How to Boost Any Loss Function
Nock, Richard, Mansour, Yishay
Boosting is a highly successful ML-born optimization setting in which one is required to computationally efficiently learn arbitrarily good models based on the access to a weak learner oracle, providing classifiers performing at least slightly differently from random guessing. A key difference with gradient-based optimization is that boosting's original model does not requires access to first order information about a loss, yet the decades long history of boosting has quickly evolved it into a first order optimization setting -- sometimes even wrongfully \textit{defining} it as such.

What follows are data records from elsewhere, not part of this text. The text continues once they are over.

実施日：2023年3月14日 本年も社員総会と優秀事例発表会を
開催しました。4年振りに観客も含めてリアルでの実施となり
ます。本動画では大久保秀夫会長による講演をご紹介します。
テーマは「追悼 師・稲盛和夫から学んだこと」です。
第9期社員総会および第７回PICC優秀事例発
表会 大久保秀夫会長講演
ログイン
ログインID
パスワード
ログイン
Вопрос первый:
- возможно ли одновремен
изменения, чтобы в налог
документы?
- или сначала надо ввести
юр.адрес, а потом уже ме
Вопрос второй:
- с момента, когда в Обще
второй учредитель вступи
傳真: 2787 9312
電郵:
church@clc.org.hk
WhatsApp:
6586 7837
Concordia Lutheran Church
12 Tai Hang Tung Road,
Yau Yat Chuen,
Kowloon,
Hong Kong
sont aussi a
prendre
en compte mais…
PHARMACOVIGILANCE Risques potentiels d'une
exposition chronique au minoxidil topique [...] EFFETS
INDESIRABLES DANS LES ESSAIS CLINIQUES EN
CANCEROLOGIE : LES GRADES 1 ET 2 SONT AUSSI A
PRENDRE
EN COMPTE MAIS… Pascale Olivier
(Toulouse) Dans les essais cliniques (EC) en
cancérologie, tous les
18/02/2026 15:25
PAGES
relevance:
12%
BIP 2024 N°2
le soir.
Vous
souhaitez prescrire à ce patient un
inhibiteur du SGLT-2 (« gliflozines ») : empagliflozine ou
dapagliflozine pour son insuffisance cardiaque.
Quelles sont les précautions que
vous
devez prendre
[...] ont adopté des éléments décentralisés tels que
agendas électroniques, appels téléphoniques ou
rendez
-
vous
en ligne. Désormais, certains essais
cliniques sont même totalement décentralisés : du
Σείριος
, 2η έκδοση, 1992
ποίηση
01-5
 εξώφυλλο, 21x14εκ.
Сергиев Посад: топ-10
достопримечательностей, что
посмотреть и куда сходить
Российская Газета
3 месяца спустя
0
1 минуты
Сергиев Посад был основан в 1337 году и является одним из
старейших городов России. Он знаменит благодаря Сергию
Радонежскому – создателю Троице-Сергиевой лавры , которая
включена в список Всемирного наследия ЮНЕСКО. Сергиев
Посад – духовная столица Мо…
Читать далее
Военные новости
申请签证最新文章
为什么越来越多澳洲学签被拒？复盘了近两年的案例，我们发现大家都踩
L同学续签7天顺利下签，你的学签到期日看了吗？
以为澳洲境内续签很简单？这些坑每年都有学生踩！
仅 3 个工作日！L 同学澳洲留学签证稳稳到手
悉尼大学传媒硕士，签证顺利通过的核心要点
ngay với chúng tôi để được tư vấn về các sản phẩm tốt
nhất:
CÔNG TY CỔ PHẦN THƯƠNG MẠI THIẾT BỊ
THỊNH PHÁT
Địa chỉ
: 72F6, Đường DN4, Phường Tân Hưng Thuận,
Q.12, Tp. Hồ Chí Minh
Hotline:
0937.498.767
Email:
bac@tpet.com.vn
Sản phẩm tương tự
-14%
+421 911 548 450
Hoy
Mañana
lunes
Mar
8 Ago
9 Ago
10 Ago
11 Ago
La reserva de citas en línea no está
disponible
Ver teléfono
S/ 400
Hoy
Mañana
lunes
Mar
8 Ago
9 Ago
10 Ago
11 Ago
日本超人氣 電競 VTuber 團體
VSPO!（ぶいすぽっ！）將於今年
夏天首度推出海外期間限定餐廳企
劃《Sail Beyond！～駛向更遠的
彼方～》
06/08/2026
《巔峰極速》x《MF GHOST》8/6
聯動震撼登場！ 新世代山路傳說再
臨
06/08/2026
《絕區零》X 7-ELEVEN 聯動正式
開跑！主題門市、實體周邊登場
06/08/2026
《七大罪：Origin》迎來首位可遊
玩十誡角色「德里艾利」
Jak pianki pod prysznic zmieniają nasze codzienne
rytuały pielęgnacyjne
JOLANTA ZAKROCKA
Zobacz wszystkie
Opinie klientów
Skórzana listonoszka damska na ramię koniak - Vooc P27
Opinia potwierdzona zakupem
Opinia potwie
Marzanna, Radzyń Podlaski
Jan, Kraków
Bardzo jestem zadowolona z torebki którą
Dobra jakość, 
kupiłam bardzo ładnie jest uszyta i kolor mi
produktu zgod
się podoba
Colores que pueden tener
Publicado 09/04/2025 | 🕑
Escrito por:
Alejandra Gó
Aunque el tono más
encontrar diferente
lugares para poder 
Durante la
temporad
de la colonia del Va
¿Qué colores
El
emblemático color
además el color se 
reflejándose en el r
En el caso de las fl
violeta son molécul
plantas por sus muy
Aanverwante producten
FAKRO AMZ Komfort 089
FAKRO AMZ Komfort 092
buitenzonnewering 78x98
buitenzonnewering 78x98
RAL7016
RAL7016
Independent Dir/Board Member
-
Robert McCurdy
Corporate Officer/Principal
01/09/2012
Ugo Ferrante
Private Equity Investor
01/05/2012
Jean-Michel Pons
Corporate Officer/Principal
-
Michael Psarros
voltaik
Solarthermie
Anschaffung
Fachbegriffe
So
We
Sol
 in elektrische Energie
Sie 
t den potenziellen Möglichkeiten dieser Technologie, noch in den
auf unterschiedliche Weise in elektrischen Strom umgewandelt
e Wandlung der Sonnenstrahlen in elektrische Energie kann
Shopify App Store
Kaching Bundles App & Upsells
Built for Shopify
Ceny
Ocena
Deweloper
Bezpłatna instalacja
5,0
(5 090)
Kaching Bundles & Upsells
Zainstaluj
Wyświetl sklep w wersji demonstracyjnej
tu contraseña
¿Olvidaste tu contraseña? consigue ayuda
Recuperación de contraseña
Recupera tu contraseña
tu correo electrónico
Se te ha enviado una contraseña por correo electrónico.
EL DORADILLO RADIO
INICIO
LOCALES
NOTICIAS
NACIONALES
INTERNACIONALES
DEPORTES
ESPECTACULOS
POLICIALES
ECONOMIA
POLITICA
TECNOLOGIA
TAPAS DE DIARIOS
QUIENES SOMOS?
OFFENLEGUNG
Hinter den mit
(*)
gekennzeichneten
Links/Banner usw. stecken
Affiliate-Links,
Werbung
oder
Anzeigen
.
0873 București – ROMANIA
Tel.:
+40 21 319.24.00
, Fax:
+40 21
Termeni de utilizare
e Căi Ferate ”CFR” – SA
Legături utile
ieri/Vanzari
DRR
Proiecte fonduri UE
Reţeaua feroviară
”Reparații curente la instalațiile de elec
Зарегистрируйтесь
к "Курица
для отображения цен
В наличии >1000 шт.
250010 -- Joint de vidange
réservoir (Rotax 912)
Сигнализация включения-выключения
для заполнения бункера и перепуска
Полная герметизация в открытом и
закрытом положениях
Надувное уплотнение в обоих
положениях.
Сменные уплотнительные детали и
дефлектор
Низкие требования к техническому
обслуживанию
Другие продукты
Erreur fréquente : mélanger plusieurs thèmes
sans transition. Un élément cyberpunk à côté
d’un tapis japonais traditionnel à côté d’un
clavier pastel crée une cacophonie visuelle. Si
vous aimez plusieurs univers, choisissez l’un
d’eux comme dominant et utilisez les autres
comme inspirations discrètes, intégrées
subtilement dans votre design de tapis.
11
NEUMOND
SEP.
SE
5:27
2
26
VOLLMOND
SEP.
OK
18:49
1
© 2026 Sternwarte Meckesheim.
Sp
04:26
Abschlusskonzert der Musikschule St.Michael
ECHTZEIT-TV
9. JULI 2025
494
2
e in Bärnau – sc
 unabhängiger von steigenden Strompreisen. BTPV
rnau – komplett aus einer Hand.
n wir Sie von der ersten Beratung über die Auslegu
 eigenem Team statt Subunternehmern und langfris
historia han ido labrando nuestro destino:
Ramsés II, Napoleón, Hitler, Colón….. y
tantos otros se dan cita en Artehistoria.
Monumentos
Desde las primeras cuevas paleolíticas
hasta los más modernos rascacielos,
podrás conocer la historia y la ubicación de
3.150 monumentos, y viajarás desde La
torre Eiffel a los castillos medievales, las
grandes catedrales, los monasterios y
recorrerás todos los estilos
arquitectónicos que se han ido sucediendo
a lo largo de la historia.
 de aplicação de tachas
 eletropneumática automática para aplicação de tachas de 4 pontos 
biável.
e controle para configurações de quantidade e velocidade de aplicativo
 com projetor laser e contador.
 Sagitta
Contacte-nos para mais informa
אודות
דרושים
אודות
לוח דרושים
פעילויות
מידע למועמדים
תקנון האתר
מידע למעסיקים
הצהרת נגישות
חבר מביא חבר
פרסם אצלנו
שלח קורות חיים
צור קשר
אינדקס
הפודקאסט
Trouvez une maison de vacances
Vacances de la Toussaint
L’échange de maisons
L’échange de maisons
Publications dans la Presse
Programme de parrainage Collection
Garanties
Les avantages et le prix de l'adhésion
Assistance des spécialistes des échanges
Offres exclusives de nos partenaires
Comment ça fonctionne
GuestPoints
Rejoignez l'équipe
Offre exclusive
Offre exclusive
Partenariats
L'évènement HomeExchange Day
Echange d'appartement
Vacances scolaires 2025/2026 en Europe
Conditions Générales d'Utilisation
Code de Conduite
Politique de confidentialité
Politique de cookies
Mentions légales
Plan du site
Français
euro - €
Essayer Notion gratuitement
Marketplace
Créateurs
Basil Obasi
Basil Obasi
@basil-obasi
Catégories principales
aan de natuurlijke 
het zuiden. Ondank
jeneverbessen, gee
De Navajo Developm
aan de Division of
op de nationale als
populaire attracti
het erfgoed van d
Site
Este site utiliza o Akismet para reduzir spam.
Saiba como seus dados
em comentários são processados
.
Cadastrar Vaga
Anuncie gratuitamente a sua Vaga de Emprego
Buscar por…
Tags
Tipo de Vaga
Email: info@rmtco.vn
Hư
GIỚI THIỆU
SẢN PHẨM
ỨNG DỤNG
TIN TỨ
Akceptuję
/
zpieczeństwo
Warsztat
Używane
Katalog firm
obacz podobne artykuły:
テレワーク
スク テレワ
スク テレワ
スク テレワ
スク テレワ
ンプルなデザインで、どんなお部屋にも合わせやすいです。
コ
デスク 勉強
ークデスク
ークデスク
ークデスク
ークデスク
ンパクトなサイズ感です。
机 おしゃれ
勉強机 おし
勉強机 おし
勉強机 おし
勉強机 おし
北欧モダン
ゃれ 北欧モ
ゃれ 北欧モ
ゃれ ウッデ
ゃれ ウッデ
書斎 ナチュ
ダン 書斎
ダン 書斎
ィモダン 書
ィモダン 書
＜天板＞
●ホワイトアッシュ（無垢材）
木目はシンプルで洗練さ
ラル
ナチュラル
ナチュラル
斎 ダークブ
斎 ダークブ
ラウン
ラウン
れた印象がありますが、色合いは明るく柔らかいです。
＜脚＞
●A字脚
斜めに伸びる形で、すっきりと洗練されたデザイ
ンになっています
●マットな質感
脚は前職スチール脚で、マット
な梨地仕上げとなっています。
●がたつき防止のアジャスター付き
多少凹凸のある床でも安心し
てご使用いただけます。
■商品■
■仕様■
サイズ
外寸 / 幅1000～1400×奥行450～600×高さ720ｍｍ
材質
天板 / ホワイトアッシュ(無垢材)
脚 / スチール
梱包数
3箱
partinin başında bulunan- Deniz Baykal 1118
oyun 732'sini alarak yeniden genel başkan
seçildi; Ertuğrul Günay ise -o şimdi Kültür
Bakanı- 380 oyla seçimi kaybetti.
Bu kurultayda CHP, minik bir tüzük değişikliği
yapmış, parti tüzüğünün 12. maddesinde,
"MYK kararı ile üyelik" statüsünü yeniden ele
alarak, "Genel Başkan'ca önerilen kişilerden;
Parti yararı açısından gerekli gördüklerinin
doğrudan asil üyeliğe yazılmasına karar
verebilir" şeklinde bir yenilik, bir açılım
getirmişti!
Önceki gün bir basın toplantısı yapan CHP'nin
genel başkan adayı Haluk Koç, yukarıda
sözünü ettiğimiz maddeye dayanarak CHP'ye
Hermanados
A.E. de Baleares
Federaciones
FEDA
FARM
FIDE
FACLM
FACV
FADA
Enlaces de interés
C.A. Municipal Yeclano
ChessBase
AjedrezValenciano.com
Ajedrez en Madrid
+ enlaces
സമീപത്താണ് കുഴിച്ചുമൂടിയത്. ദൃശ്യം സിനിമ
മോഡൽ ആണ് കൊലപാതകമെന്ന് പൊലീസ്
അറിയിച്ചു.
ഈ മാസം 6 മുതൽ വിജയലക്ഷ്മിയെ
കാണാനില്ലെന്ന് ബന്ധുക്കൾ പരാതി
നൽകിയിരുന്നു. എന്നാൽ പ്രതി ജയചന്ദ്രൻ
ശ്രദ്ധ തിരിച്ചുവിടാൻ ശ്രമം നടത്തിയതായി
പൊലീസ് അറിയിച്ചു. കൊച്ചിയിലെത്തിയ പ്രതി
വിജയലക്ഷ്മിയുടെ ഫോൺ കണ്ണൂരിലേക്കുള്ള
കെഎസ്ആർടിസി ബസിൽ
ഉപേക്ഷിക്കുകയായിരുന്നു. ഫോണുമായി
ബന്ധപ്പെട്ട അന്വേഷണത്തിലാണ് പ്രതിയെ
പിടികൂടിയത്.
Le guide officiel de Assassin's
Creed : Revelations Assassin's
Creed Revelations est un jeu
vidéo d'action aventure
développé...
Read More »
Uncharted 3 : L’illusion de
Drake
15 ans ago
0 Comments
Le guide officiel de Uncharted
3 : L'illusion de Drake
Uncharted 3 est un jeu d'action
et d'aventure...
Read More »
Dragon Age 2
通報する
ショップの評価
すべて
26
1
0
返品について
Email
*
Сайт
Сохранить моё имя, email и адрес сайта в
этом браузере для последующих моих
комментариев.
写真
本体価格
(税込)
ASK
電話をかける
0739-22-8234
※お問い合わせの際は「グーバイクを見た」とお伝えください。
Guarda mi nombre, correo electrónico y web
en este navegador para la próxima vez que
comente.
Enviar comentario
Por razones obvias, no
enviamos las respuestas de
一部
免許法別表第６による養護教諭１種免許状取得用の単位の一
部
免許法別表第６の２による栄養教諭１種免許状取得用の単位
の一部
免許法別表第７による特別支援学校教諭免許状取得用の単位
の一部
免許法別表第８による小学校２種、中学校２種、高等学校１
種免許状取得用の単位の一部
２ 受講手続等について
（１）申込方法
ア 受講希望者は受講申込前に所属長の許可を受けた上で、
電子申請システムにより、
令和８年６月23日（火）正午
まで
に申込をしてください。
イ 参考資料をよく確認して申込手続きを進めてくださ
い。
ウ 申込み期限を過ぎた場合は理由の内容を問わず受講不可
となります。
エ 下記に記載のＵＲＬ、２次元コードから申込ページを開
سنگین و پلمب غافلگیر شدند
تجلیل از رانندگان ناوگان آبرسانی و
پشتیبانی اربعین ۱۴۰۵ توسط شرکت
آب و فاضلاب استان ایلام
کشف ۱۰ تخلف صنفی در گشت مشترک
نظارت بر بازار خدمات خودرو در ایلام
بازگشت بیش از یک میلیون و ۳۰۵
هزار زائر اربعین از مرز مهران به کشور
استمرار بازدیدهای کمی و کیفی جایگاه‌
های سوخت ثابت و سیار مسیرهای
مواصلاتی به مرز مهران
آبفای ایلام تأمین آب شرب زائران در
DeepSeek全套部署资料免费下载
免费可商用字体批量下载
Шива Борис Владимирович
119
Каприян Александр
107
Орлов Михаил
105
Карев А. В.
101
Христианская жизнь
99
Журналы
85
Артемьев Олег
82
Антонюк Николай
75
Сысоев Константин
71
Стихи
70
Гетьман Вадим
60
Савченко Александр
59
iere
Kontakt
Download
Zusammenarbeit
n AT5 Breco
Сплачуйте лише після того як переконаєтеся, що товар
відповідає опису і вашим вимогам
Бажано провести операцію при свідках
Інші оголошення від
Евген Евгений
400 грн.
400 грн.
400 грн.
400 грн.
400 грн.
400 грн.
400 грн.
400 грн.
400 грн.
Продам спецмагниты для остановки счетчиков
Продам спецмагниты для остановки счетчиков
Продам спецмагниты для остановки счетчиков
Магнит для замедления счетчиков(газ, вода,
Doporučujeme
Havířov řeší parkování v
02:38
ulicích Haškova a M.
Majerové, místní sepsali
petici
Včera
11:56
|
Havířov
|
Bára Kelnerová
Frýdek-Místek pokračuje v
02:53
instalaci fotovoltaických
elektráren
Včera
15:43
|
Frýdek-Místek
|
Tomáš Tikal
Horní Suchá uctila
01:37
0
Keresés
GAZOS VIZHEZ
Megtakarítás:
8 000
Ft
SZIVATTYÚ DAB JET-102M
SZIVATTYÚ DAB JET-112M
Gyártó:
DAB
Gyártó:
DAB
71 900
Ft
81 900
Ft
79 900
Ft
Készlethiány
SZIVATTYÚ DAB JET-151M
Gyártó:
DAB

Owing to recent progress extending gradient-based optimization to use only a loss' zeroth ($0^{th}$) order information to learn, this begs the question: what loss functions can be efficiently optimized with boosting and what is the information really needed for boosting to meet the \textit{original} boosting blueprint's requirements? We provide a constructive formal answer essentially showing that \textit{any} loss function can be optimized with boosting and thus boosting can achieve a feat not yet known to be possible in the classical $0^{th}$ order setting, since loss functions are not required to be be convex, nor differentiable or Lipschitz -- and in fact not required to be continuous either. Some tools we use are rooted in quantum calculus, the mathematical field -- not to be confounded with quantum computation -- that studies calculus without passing to the limit, and thus without using first order information.